‘We don’t plan on vacating the land’

Published 5:00 pm Tuesday, May 4, 2004

Muzzleloaders fight eviction notice from new property ownersA local shooting club is fighting efforts by its new landlord to evict it from property it’s used as a firing range for 27 years.

The Fort Clatsop Muzzleloaders were told last month they could no longer use a shooting range and campground maintained by the club on land off Lewis and Clark Road south of Astoria, and had to vacate the property this week.

But a group member claims the new owner has no legal grounds to evict them, and says they intend to stay through the end of the lease in 2007.

“We don’t plan on vacating the land,” said club member Teresa Brown.

The new owner, Leslie Maxwell of Long Beach, Wash., says the shooting isn’t compatible with the horse-boarding business she and her husband plan to open on the property, and claims the muzzleloaders club isn’t following the rules of its lease.

The muzzleloaders first began using the site in 1977 for gatherings and competitions featuring old-fashioned, black-powder firearms. The five acres the club leases for the shooting range and campground are part of a 200-acre parcel purchased by the Maxwells in January from longtime owners Jack and Dorothy Burkhart.

In March the group sent a letter to the Maxwells informing them that the club was adding the couple to its insurance policy, and that they would receive the annual $250 lease payment in July. It also said the club was prepared to re-sign the lease with the new owners.

Maxwell responded in a letter April 22 informing the group that its use of the land for a firing range violated county zoning rules. “Consequently, the lease is void and terminated effective immediately,” she wrote.
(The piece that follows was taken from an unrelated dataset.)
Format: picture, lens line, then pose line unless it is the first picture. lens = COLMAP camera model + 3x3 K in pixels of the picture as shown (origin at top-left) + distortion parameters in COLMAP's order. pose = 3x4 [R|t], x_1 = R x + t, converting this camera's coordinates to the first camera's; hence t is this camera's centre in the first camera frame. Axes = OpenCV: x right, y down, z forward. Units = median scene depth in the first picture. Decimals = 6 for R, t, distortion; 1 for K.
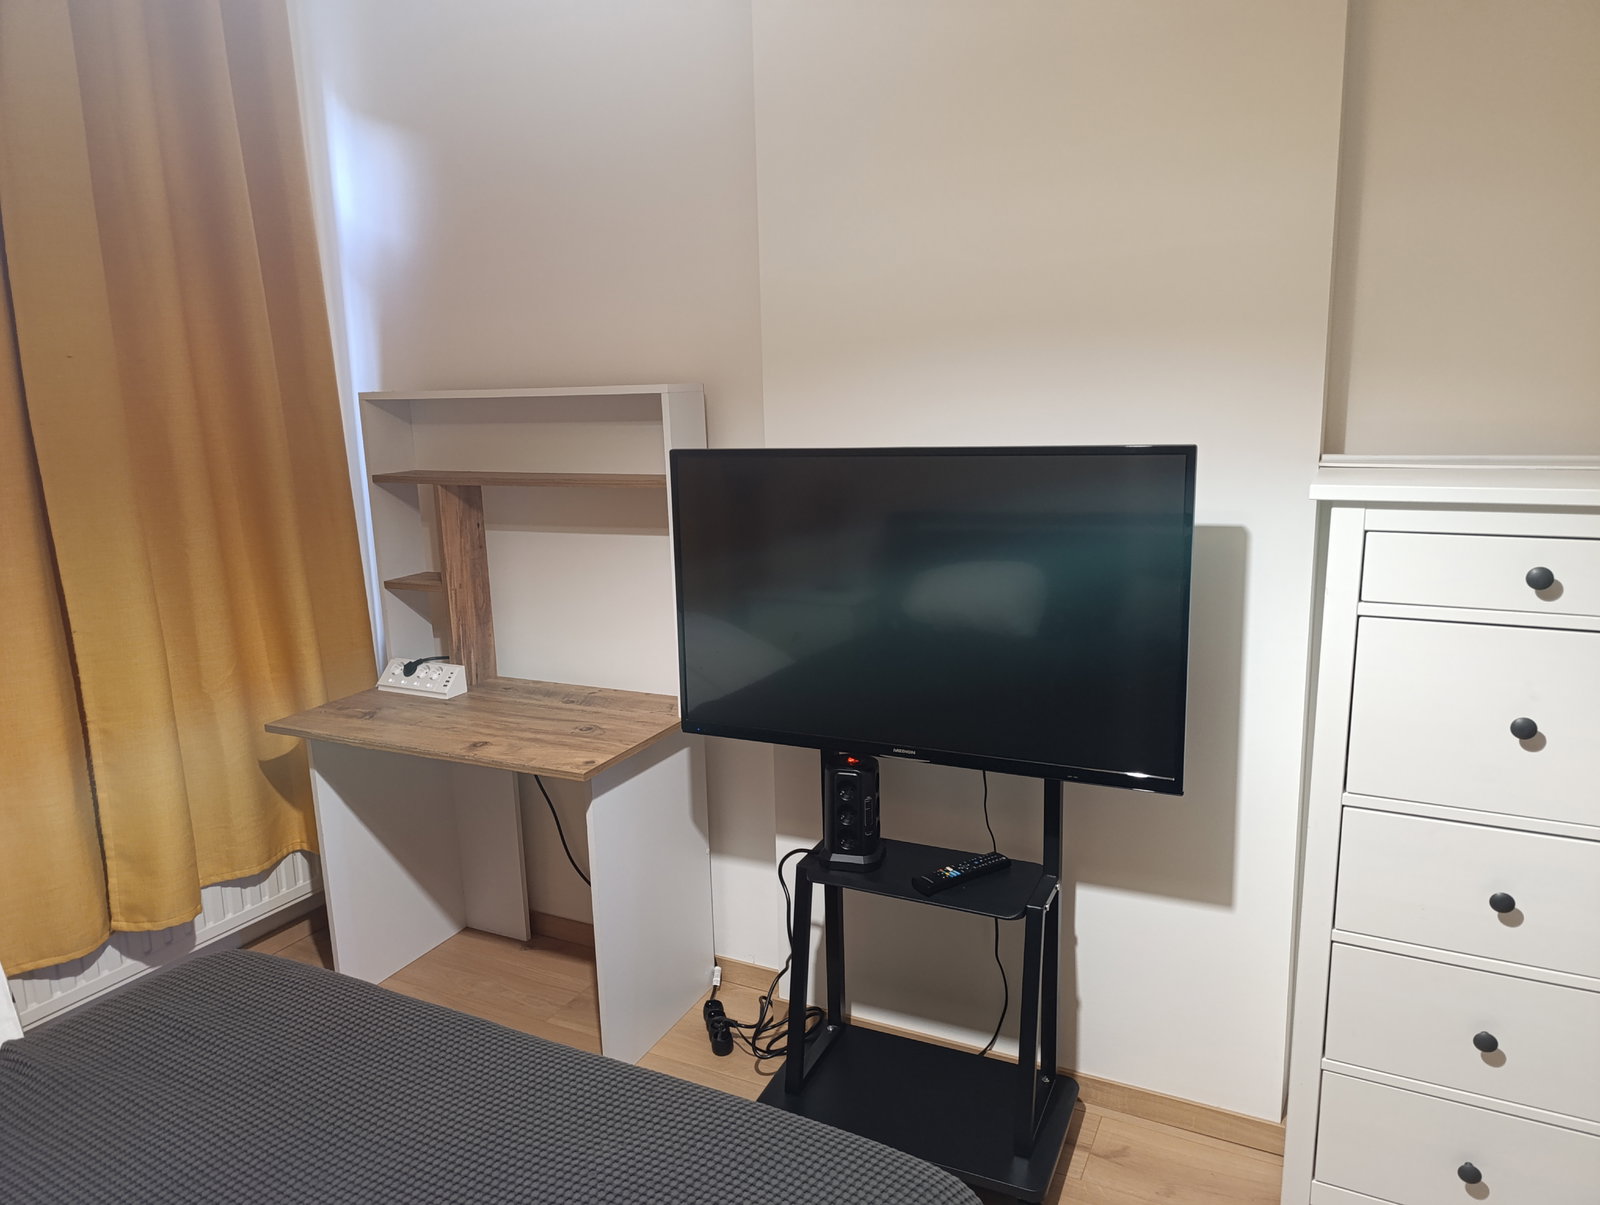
lens RADIAL K [[1085.6, 0, 800.0], [0, 1085.6, 602.5], [0, 0, 1]] dist [0.001715, 0.001304]
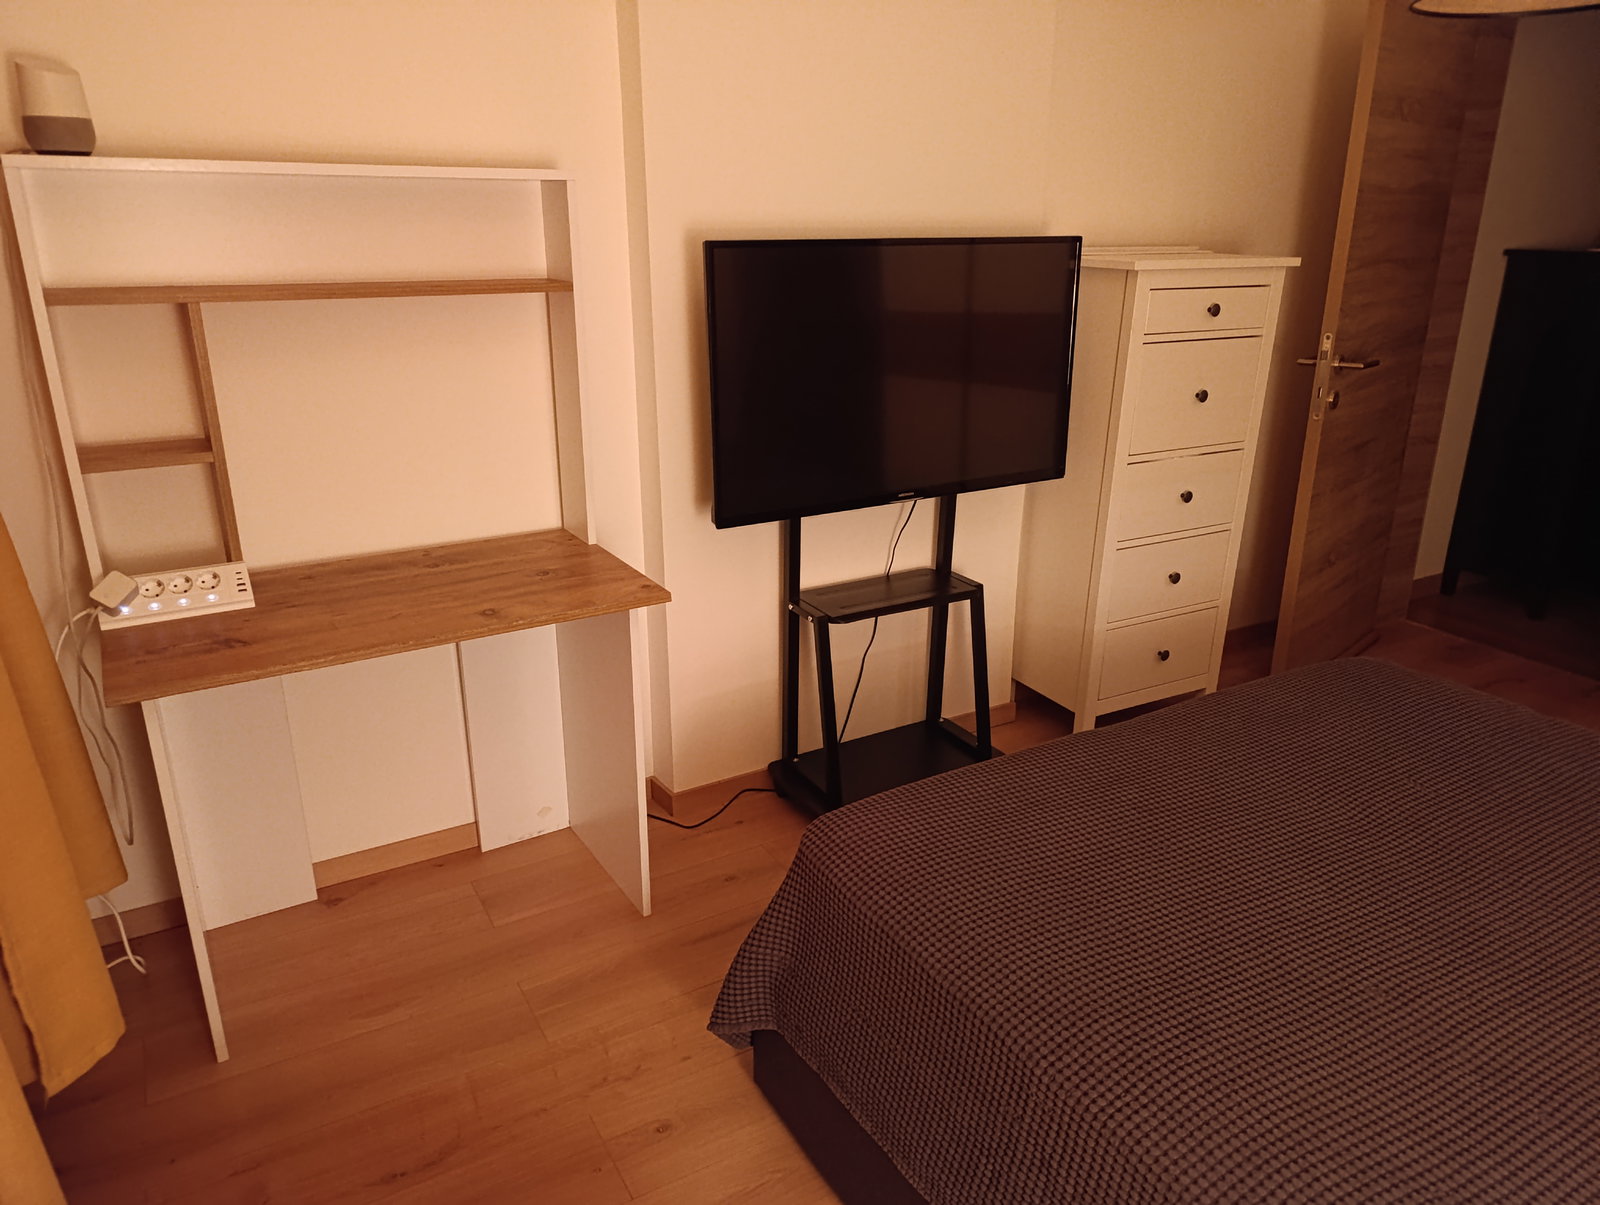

She told the group it would have to end all use of the land and remove all club property by May 5. Her original letter was posted on the gate of the property, and Maxwell said Tuesday she posted a second notice this weekend offering to work out some arrangement with the club to remove its property from the site by May 19.

Maxwell said Tuesday that she and her husband plan to open a boarding stable on the property. Her insurance carrier informed her that it could cost 20 times as much to insure the property as she pays now if the gun group and the boarding business both used the land, assuming coverage could be obtained at all, she said.

Maxwell claimed the club is also violating the lease by allowing members on the site all the time instead of just for its once-a-month shooting competitions, and is even allowing modern semi-automatic firearms to be used there – something the couple wasn’t aware of when they bought the land in January, she said.

But club member Teresa Brown said the lease has no limits on when the range can be used or what kinds of activities can take place there, as long as they’re legal. “She has seen the lease,” she said.

Brown said the club was told by a staff member of the county Community Development Department that the shooting range is allowed at the site as a pre-existing, non-conforming use because it pre-dates the county’s land-use laws. The club was waiting for a more definitive opinion from the department today, she said.

Maxwell responded in a May 1 letter that the county zoning code went into effect in 1966 and does cover the club’s activities, and that the club is violating the lease by advertising events for non-members and for non-muzzleloading firearms. She also asked the county planning department Monday to issue a formal written opinion.

The group hosts monthly shooting competitions and work parties. But individual members are also free to use the area at any time, Brown said. The site is gated but trespassers have come on to the property.

“We can’t stop people who are not club members from hiking in,” she said. “We have had some of our targets destroyed by people hiking in and shooting their own weapons.”

The club has dozens of wooden and sheet-metal targets, as well as shovels, rakes and other equipment that would be difficult to remove in the short period of time demanded by the Maxwells, Brown said.